Thirty-one experts  on higher education -- some of them high-ranking government officials -- gathered last week at Boston College to kick off an ambitious effort to study and offer suggestions on solving some of the most vexing programs facing academe.
The gathering is part of a Fulbright Program effort to not only promote the exchange of scholars, but to bring teams of scholars together to work on common issues. Those who gathered last week will spend the next year -- working together and apart -- to propose new ways for governments to support higher education and to assure its quality. The group will report to Unesco as well as to many governments around the world. Many of those involved are particularly interested in the issue of quality control in an era in which many colleges are experiencing unprecedented growth in enrollments and institutions.
"Global higher education issues are an extremely important thing for the Fulbright Program to undertake because the fabric on which we do all of our programs is the world's higher education institutions," said Patti McGill Peterson, executive director of the Council for International Exchange of Scholars, which administers major parts of the Fulbright Program.
Peterson stressed that the scholarly team -- which has 10 Americans -- is not trying to dictate solutions or any one solution to the problems being studied. "We're saying that these are global issues and national responses," she said. "A cookie-cutter approach isn't going to happen here," even if some of the problems being discussed will require greater international collaboration.
Several of the participants said, for example, that a key issue for them was to develop better ways to evaluate the private colleges that are sprouting up in developing nations, many of which can't meet the demand for spaces at their publicly financed institutions. (In the context of these discussions, "private" doesn't necessarily have the same meaning as it does in the context of nonprofit American colleges, but frequently involves for-profit investors, often from outside the countries of operation.)
Ethiopia, for example, had no private colleges 10 years ago, but now has 30, according to one of the Fulbright team members, Teshome Yizengaw, who as vice minister for higher education is the senior official for colleges in his country.
"We have more access now," with the addition of those institutions, on top of growth in the public sector, Yizengaw said. But he said that his country had no means to evaluate the quality of the new institutions, and that it was essential to do so. A majority of high school teachers in Ethiopia don't have college degrees, so the country faces great pressure to be sure that there are more spaces available, but also to be sure that future teachers are getting a good education.
Zulfiqar Gilani, director of the Center for Higher Education Transformation,  in Pakistan, said that private higher education did not really exist in his country until around 2000, but that private institutions now make up a majority of the 106 degree-granting institutions. (Enrollments are much larger in the public sector, however, which continues to educate most Pakistanis.)

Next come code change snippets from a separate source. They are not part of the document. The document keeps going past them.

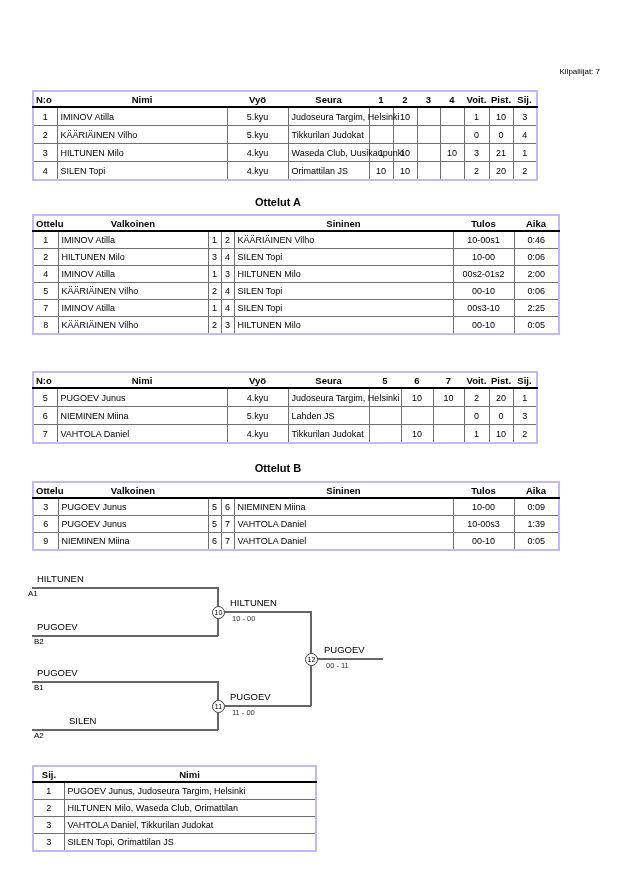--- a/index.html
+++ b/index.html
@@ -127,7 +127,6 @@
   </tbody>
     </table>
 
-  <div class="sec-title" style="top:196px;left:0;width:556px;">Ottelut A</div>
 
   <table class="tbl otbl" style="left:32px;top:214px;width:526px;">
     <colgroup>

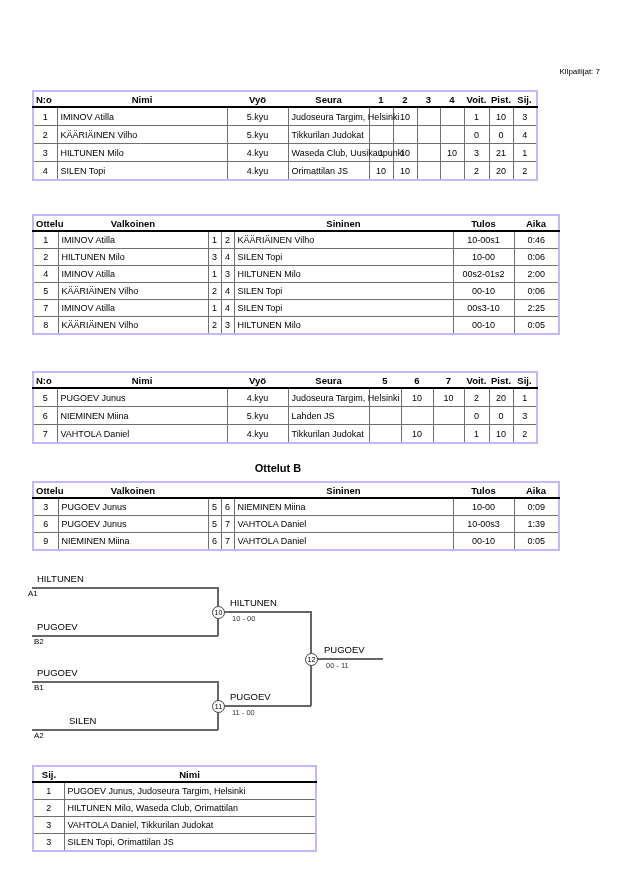--- a/index.html
+++ b/index.html
@@ -205,6 +205,7 @@
   </tbody>
     </table>
 
+  <div class="sec-title" style="top:354px;left:0;width:497px;">Kilpailijat B</div>
 
   <table class="tbl ktbl" style="left:32px;top:371px;width:505px;">
     <colgroup>

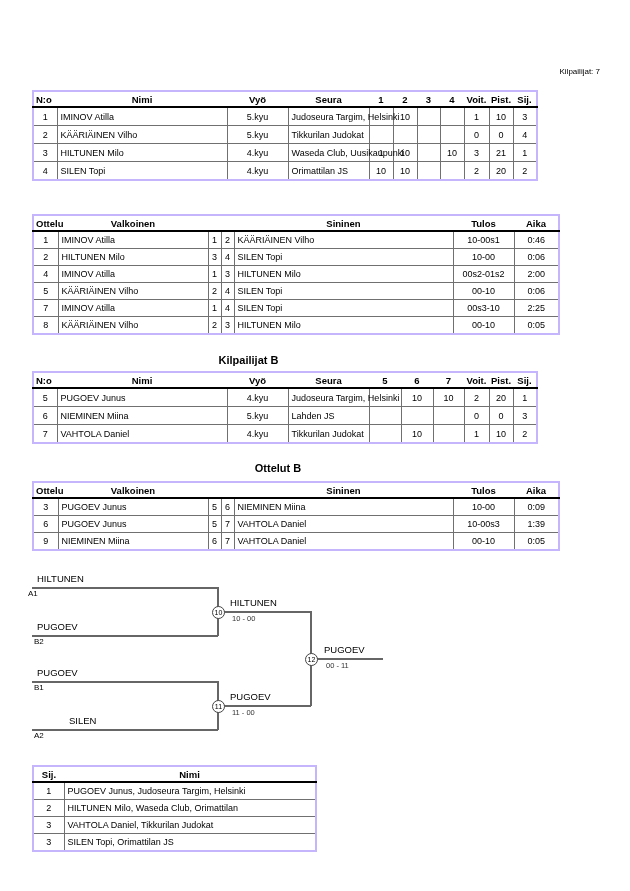--- a/index.html
+++ b/index.html
@@ -272,7 +272,6 @@
   </tbody>
     </table>
 
-  <div class="sec-title" style="top:462px;left:0;width:556px;">Ottelut B</div>
 
   <table class="tbl otbl" style="left:32px;top:481px;width:526px;">
     <colgroup>

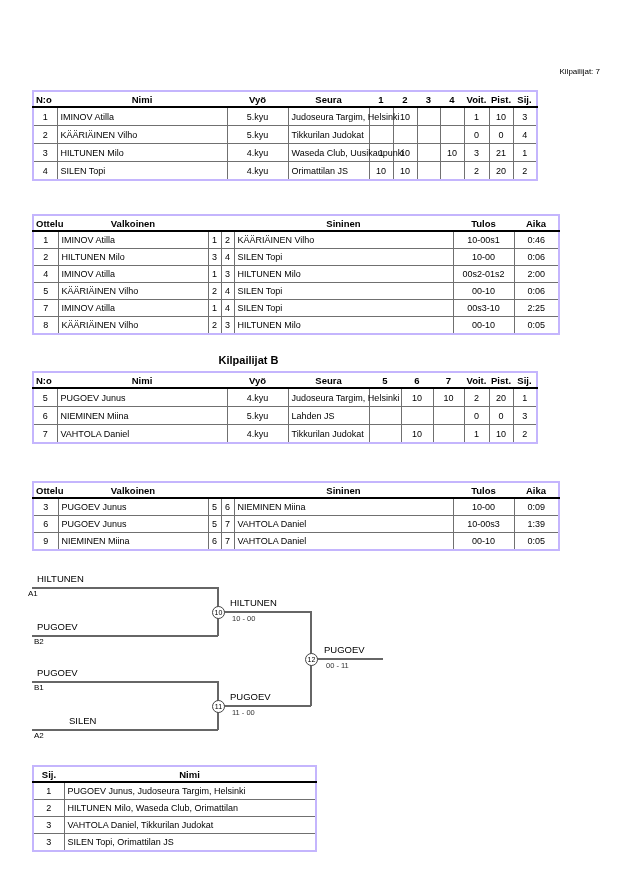--- a/index.html
+++ b/index.html
@@ -347,7 +347,7 @@
     <div class="bl-h" style="left:217px;top:705px;width:94px;"></div>
     <div class="bcircle" style="left:212px;top:700px;">11</div>
     <div class="bname" style="left:230px;top:691px;">PUGOEV</div>
-    <div class="bscore" style="left:232px;top:708px;text-align:center;">11 - 00</div>
+    <div class="bscore" style="left:232px;top:729px;text-align:center;">11 - 00</div>
 
     <div class="bl-v" style="left:310px;top:611px;height:95px;"></div>
     <div class="bl-h" style="left:310px;top:658px;width:73px;"></div>

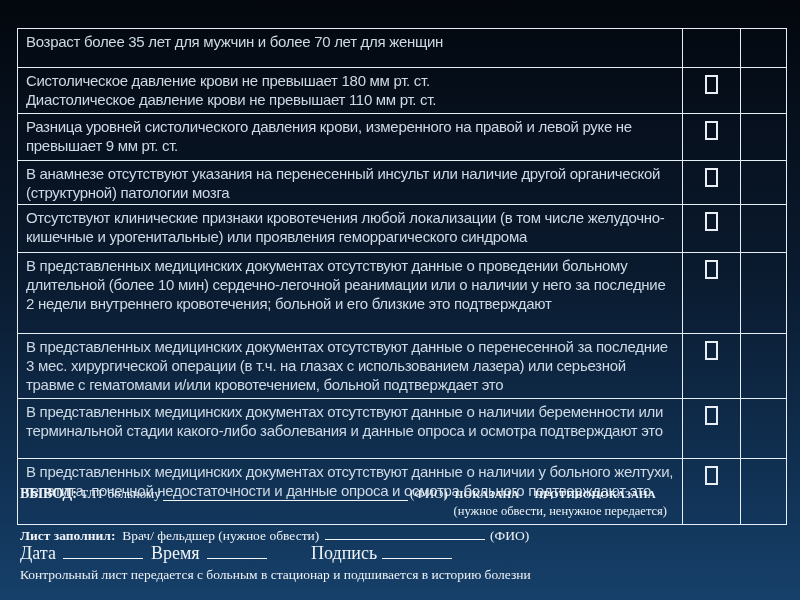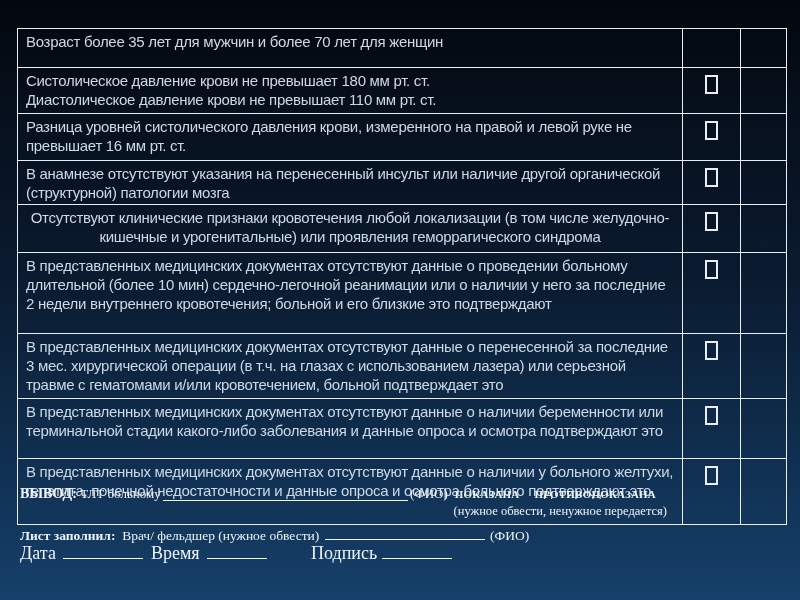--- a/index.html
+++ b/index.html
@@ -84,7 +84,7 @@
         <td class="c-mark"></td>
       </tr>
       <tr>
-        <td class="c-text">Разница уровней систолического давления крови, измеренного на правой и левой руке не превышает 16 мм рт. ст.</td>
+        <td class="c-text">Разница уровней систолического давления крови, измеренного на правой и левой руке не превышает 9 мм рт. ст.</td>
         <td class="c-check"><span class="box-glyph"></span></td>
         <td class="c-mark"></td>
       </tr>

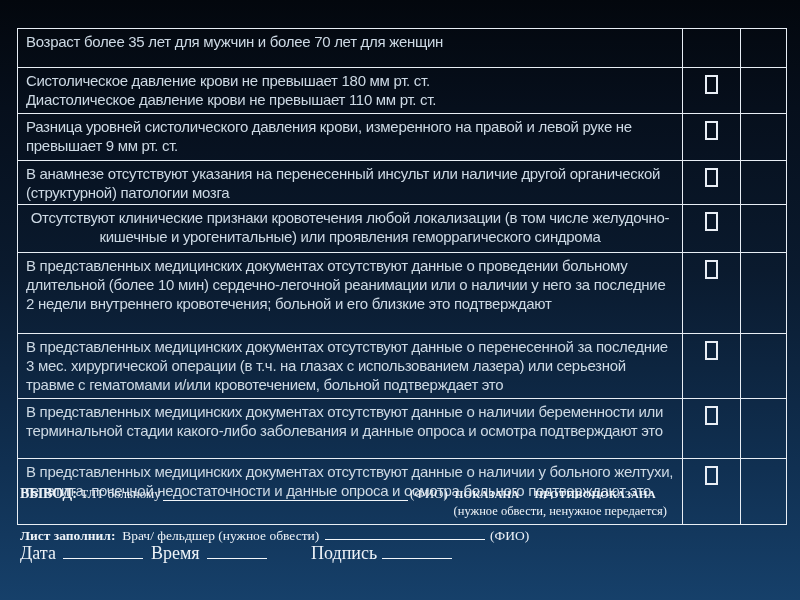--- a/index.html
+++ b/index.html
@@ -26,7 +26,7 @@
   tr:nth-child(2){height:46px;margin-top:45px;}
   tr:nth-child(3){height:47px;}
   tr:nth-child(4){height:44px;}
-  tr:nth-child(5){height:48px;text-align:center;}
+  tr:nth-child(5){height:48px;}
   tr:nth-child(6){height:81px;}
   tr:nth-child(7){height:65px;}
   tr:nth-child(8){height:60px;}

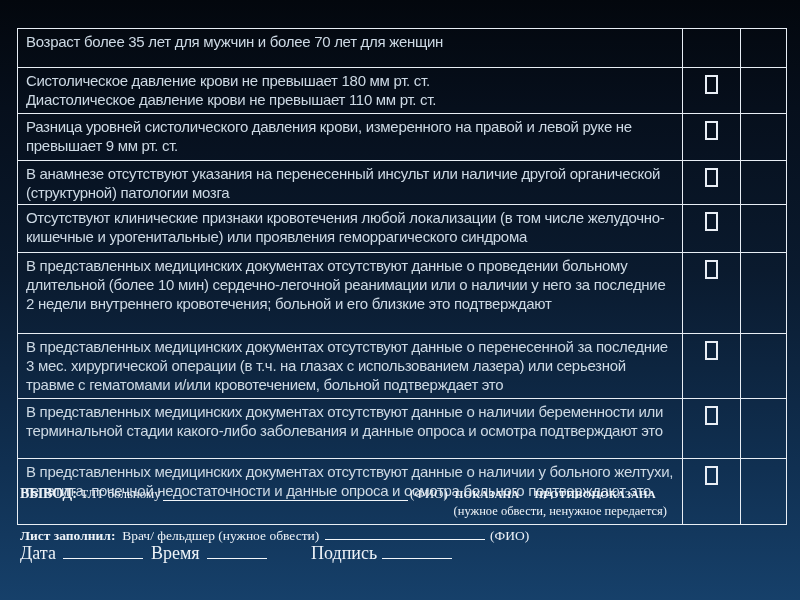--- a/index.html
+++ b/index.html
@@ -148,6 +148,7 @@
     <span class="blank" style="width:70px;"></span>
   </div>
 
+  <div class="footer-text transfer-note">Контрольный лист передается с больным в стационар и подшивается в историю болезни</div>
 
 </div>
 

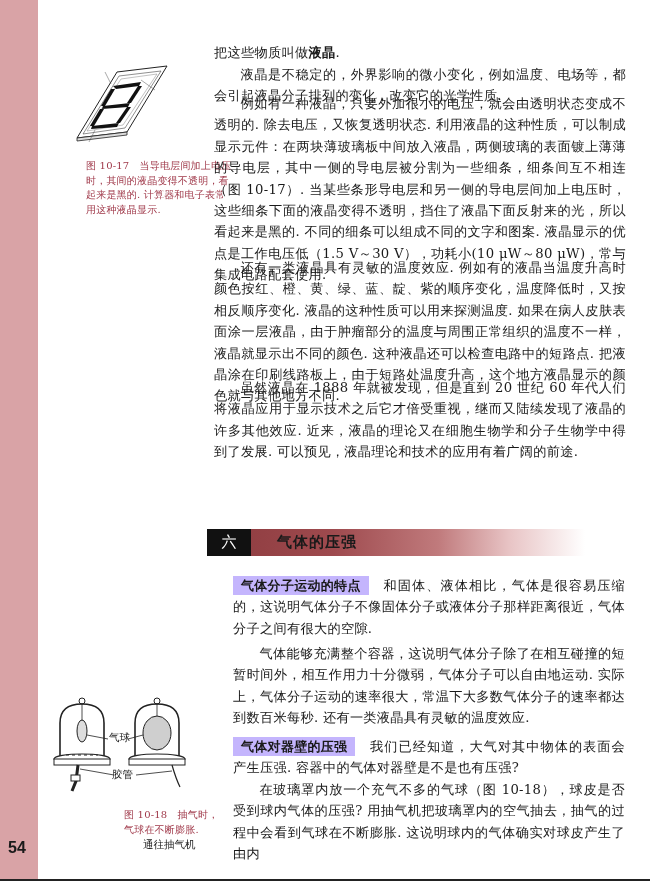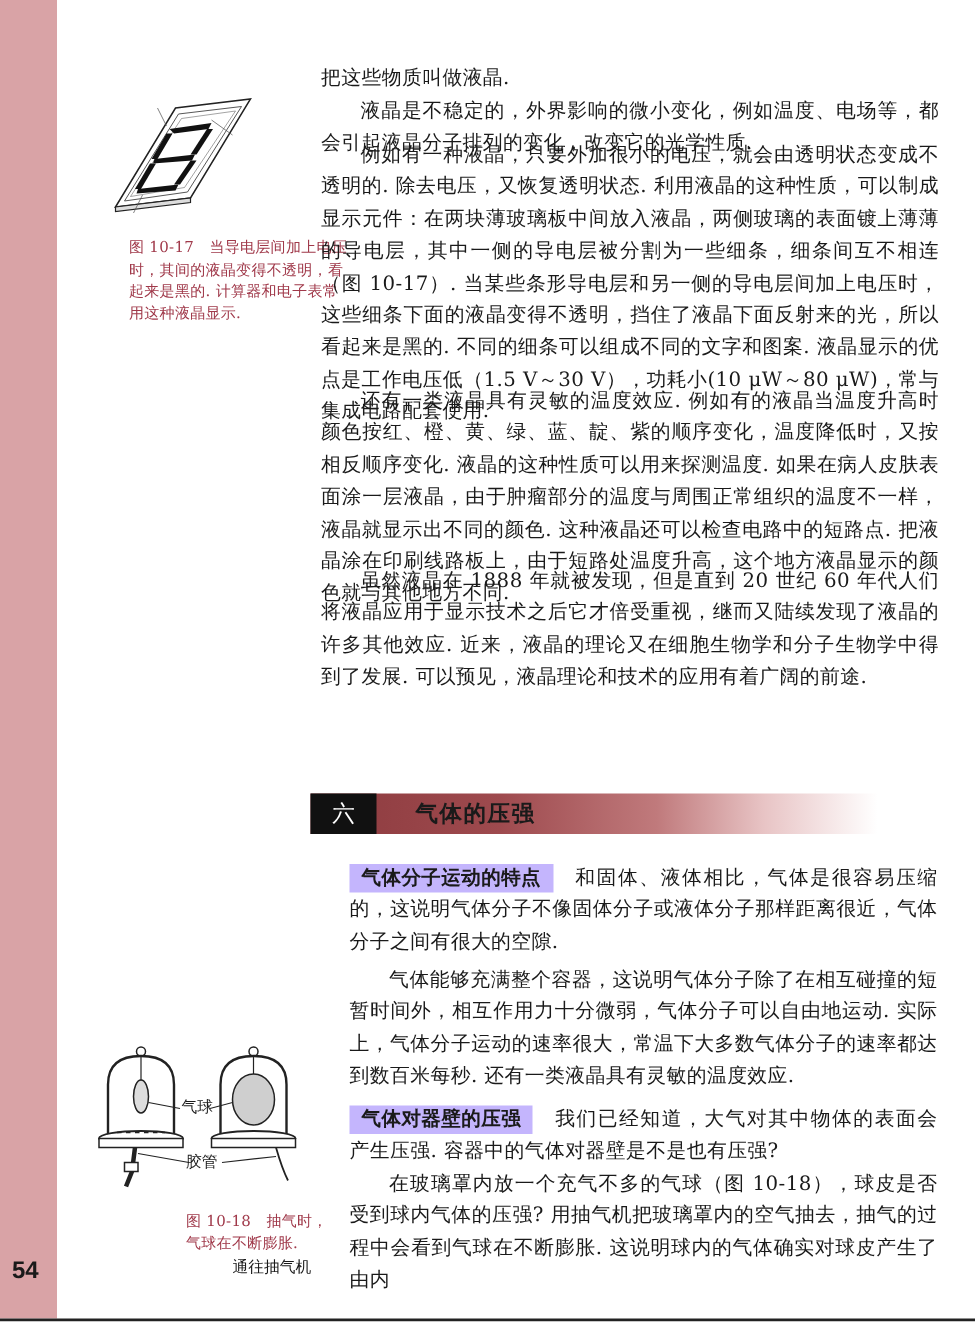--- a/index.html
+++ b/index.html
@@ -39,7 +39,7 @@
     position:absolute; left:70px; top:0; height:27px; line-height:27px;
     font-family:"DejaVu Sans",sans-serif; font-weight:bold; font-size:15px; color:#1a1a1a; letter-spacing:1px;
   }
-  .kw { font-weight:normal; font-family:"DejaVu Sans",sans-serif; }
+  .kw { font-weight:bold; font-family:"DejaVu Sans",sans-serif; }
   .subhead {
     display:inline-block; background:#c4b5fd; padding:0 8px; margin-right:14px;
     font-family:"DejaVu Sans",sans-serif; font-weight:bold; font-size:13px; line-height:19px;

Gilani, whose organization is independent of the government, said that at some of the new private institutions, "the quality is questionable and there are no laws or regulations in place," so he hopes that the Fulbright study can point to directions his country might take.
At the same time, he said, other private institutions are providing an outstanding education, frequently taking the best students (among those who can pay) and the best faculty members (who can command top salaries.) Gilani said he worried about "an internal brain drain," and wanted to study how a country like Pakistan can benefit from private colleges without undercutting a public system that is essential for low-income students.
Mohsen Elmahdy Said, who directs projects management for the Egyptian Ministry of Higher Education, said that the problem for developing nations is that they need to add slots for students now, before they have figured out how to regulate or manage growth by government or private institutions.
"Egypt is now opening the door" to private and foreign providers, he said. "The problem with our higher education is that there is a decision to increase access, but without sufficient funding and facilities, so we need the private institutions, but we want to make sure that people are serious and can deliver on the courses of study that they are offering."
Said said that Egypt is beginning the process of creating a national accreditation system and that he hopes to bring information from the Fulbright study to use in that process.
Philip Altbach, who is leading the Fulbright project and is director of Boston College's Center for International Higher Education,  said "we have a great combination of people with deep administrative and leadership experience in higher education and of scholars."
Altbach said he thought the group could produce ideas that could be applied in many countries, although in different ways. "Countries and academic institutions and even individual people in the academic community need to make choices based on their own set of realities," he said. "What may work for Denmark may not work for Egypt, but hopefully they can take away ideas from what we will be doing."